Tapi hari ini, sepertinya ada yang sama, keramaian yang sama, bahkan hampir semuanya adalah orang-orang yang sama. Hanya saja tindakannya berbeda. Aku tidak mengerti, kesalahan apa yang diperbuatNya, sampai-sampai banyak orang berbalik mengecamNya dan menginginkan Dia mati. Mati dengan tidak terhormat.

Sungguh.. aku tidak mengerti, tapi aku tahu, Dia tidak bersalah.

LangkahNya semakin pelan, tapi tidak berhenti. Bukan karena Dia tidak mau berhenti. Tapi sorot mataNya mengatakan, bahwa perjalanan ini harus diselesaikan. Sorot mata yang kuingat, dalam keletihanNya dan kesakitanNya, mata itu tetep teduh dan penuh kasih. Jalan semakin menanjak. Aku tahu, semakin berat Dia memikul salibNya. Semakin sakit seluruh tubuhNya, bahkan hatiNya… Sementara, orang-orang tak henti-hentinya meneriakinNya.

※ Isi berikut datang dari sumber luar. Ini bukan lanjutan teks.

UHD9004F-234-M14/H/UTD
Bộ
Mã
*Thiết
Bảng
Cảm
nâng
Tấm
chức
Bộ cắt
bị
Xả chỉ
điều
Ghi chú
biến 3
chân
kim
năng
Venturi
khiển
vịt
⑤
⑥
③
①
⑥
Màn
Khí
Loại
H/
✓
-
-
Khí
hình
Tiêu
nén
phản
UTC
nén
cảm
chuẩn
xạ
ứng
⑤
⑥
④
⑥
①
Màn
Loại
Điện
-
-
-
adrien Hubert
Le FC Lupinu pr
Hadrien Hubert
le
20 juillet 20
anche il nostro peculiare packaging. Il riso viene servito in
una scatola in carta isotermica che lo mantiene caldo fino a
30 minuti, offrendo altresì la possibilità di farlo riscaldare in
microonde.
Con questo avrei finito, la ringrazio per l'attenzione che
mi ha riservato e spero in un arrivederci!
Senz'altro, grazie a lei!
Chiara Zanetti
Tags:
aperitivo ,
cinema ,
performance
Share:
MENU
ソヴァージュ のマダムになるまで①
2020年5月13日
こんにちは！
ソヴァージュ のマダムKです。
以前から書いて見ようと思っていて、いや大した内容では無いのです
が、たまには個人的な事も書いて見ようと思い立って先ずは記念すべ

Bahkan sampai di puncak bukit, massa masih meneriakiNya. Dia tetap diam, entah diam karena menahan sakit, atau mungkin diam karena kasih. Sesekalinya Dia bersuara mungkin ketika paku besar itu ditancapkan ke tangan dan kakiNya. Kali ini aku yakin, itu suara kesakitan yang luar biasa.

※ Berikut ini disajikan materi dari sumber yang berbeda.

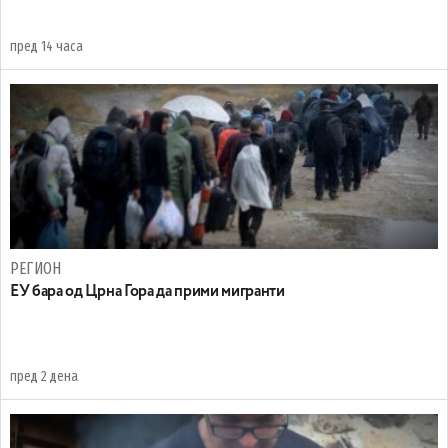
пред 14 часа
РЕГИОН
EУ бара од Црна Гора да прими мигранти
пред 2 дена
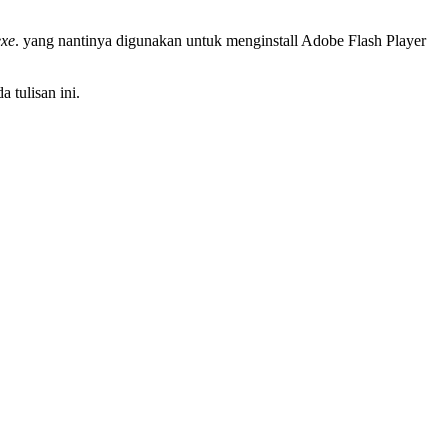
exe
. yang nantinya digunakan untuk menginstall Adobe Flash Player
 tulisan ini.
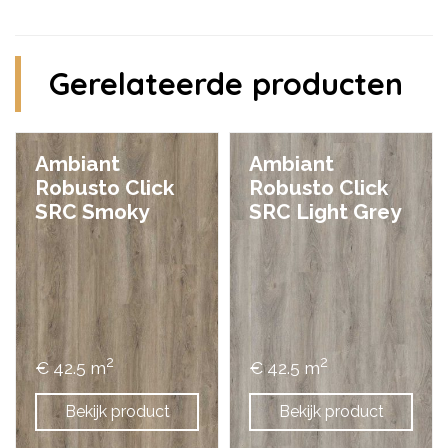
Gerelateerde producten
Ambiant
Ambiant
Robusto Click
Robusto Click
SRC Smoky
SRC Light Grey
2
2
€ 42.5 m
€ 42.5 m
Bekijk product
Bekijk product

Orang-orang mulai terdiam ketika salib diangkat. Tidak mudah mengkat salib yang besar itu dengan tubuh yang menggantung di atasnya. Butuh teknik tersendiri dan orang-orang yang kuat untuk mengangkatnya. Semua terdiam. Sesekali Dia mengeluarkan suara lagi, suara kesakitan… kesakitan yang amat sangat.

Dalam waktu hitungan detik, salib itu sudah berdiri kokoh. Kembali orang-orang berteriak, kali ini teriakan bersorak, seakan keinginan mereka sudah tercapai. Ya.. memang itulah yang mereka inginkan.

Aku.? Apa yang aku inginkan? Aku tidak tahu. Hanya saja batinku berkata… Dia tidak bersalah.

Aku memutuskan kembali ke rumah. Dengan langkah gontai, kutinggalkan bukit itu. Sejenak kulihat ke belakang. Seorang tentara sedang menyodokan sesuatu ke mulutNya.. entah apa…

Jalan utama yang tadi penuh sesak, sekarang sudah sepi. Tampak jelas bekas-bekas darah yang sudah mengering ada di sepanjang jalan ini.

Sepanjang jalan, aku hanya bisa berpikir… entah kenapa orang-orang itu menyalahiNya. Bukankah selama ini mereka juga sudah bersama dengan Dia. Mereka saja bisa berpaling, padahal sudah mengenalNya. MengenalNya sebagai Yesus, nabi dari Allah. MengenalNya sebagai pemberi mujizat.. mujizat dari Allah. MengenalNya sebagai pemberi damai.. damai dari Allah.

Tapi mereka masih bisa berpaling. Bagaimana dengan orang-orang yang belum mengenalNya? Yang aku tahu, mereka harus diberitakan. Diberitakan tentang siapa Yesus sebenarnya. Jangan sampai mereka mendengar kabar lain yang bukan sebenarnya. Kabar yang justru membuat mereka berpaling sebelum mereka mengenalNya.

Karena aku tetap yakin, bahwa Dia benar, bahwa dia adalah jalan keselamatan…

Mungkin itu sebabnya Dia harus mati disalib.